Suntanning in San Diego, dancing in Daytona or … helping in Houston?
Most college students opt for a relaxing spring break. But 20 St. Joseph’s College students had different plans. They traveled to Houston to spend their week off helping people still reeling from the damage wreaked by Hurricane Harvey last August.
“I think the most important thing that students learn from these trips is what service really means,” said Cristian Murphy ’14, director of SJC Long Island’s Campus Ministry, who participated in this year’s alternative spring break (ASB). As a student, Murphy went on five service trips with St. Joseph’s.
Accompanied by Murphy and Michelle Corsetti — SJC Brooklyn’s coordinator of community service — 11 students from SJC Long Island and nine from SJC Brooklyn helped prepare homes for rebuilding, while working with Community Collaborations International. A company that partners up with local churches to assist college students in alternative breaks, Community Collaborations offered supervision and training for the various projects students worked on.

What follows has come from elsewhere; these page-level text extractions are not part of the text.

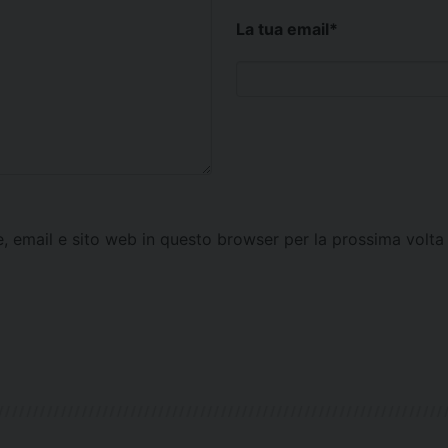
La tua email
*
e, email e sito web in questo browser per la prossima vol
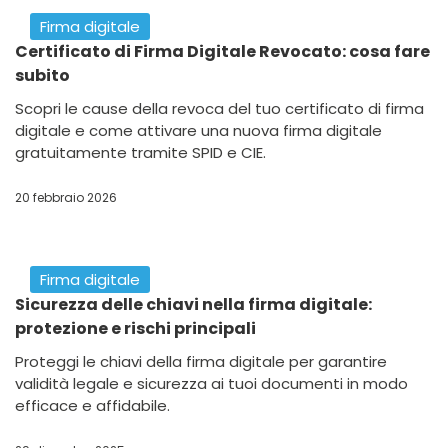
Firma digitale
Certificato di Firma Digitale Revocato: cosa fare
subito
Scopri le cause della revoca del tuo certificato di firma
digitale e come attivare una nuova firma digitale
gratuitamente tramite SPID e CIE.
20 febbraio 2026
Firma digitale
Sicurezza delle chiavi nella firma digitale:
protezione e rischi principali
Proteggi le chiavi della firma digitale per garantire
validità legale e sicurezza ai tuoi documenti in modo
efficace e affidabile.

Many friends and family members have asked me the reasoning behind me giving up my spring break. My answer to them was always the same: ‘I didn’t give up my spring break; I donated it to the heartbroken residents of Texas.’ Sharing hope with one another is the most important power we have.” — Nicholas Gangone ’21
One group of students worked entirely on the house of an older woman named Ruth, whose home was nearly destroyed by Hurricane Harvey, and the other group worked on several projects.
Hurricane Harvey made landfall in southern Texas as a category four storm on August 26, 2017. The storm brought more than 40 inches of rain and flash flooding to many areas of eastern Texas over the next four days, breaking the record of the most rainfall from a tropical cyclone in history.
Listed as the second costliest tropical cyclone according to the National Hurricane Center, Hurricane Harvey falls right behind Hurricane Katrina, costing a grand total of $125 billion in damages. The flooding that Harvey brought destroyed thousands of homes and displaced more than 30,000 people. There were over 17,000 rescues for people who became trapped in their quickly flooding homes.
“My favorite part of the trip was talking to and bonding with Ruth,” SJC Brooklyn senior Denise Trerotola said. “She told us about how her father built the house that we were working on. It was really interesting to hear stories about her life, her family and her experience with the hurricane. This made me realize that we weren’t just working on a house, but we working on somebody’s home where so many memories were made.”
Every year, alternative spring and winter breaks are carried out with the help of SJC Long Island’s service club STARS, SJC Brooklyn’s STRIPES and Habitat for Humanity. These week-long trips give students the opportunity to travel across the United States and to other countries to help communities and people in need.
“Many friends and family members have asked me the reasoning behind me giving up my spring break,” SJC Brooklyn freshman Nicholas Gangone said. “My answer to them was always the same: ‘I didn’t give up my spring break; I donated it to the heartbroken residents of Texas.’ Sharing hope with one another is the most important power we have.”
Past alternative breaks have included trips to Georgetown, South Carolina, to help build a shelter; staying in New York to repair residual damage from Superstorm Sandy; going to Moore, Oklahoma, to help rebuild property damaged by flooding, winter storms and a deadly tornado; visiting Greeley, Colorado, to help rebuild communities destroyed by devastating floods; and traveling to Joplin, Missouri, to restore homes destroyed by tornadoes.
“It’s amazing that through the years, we have helped so many people,” said Corsetti, who planned all 10 trips that SJC Brooklyn has participated in and went on eight herself, only missing two due to maternity leave. “More than anything, the fact that we have brought hope to countless people and communities is what makes me feel the most blessed. Students walk away with a sense of accomplishment and amazement in what they were able to do, and a greater appreciation for the fact that they have a roof over their heads, unlike many of the people they have met during these trips.”
“There are people hurting all across the United States,” SJC Long Island senior Miranda Ortiz said. “Just because something isn’t in the news anymore doesn’t mean it’s not happening still. This stuff is real, and it’s raw. Every time I get to experience something like this reminds me that I need to be the good, to be the change, to love thy neighbor, to pray for one another, to be empathetic and compassionate, to give both endlessly and fearlessly always, and to never expect to receive any of it back because that’s not what this stuff is about. It’s about serving others.”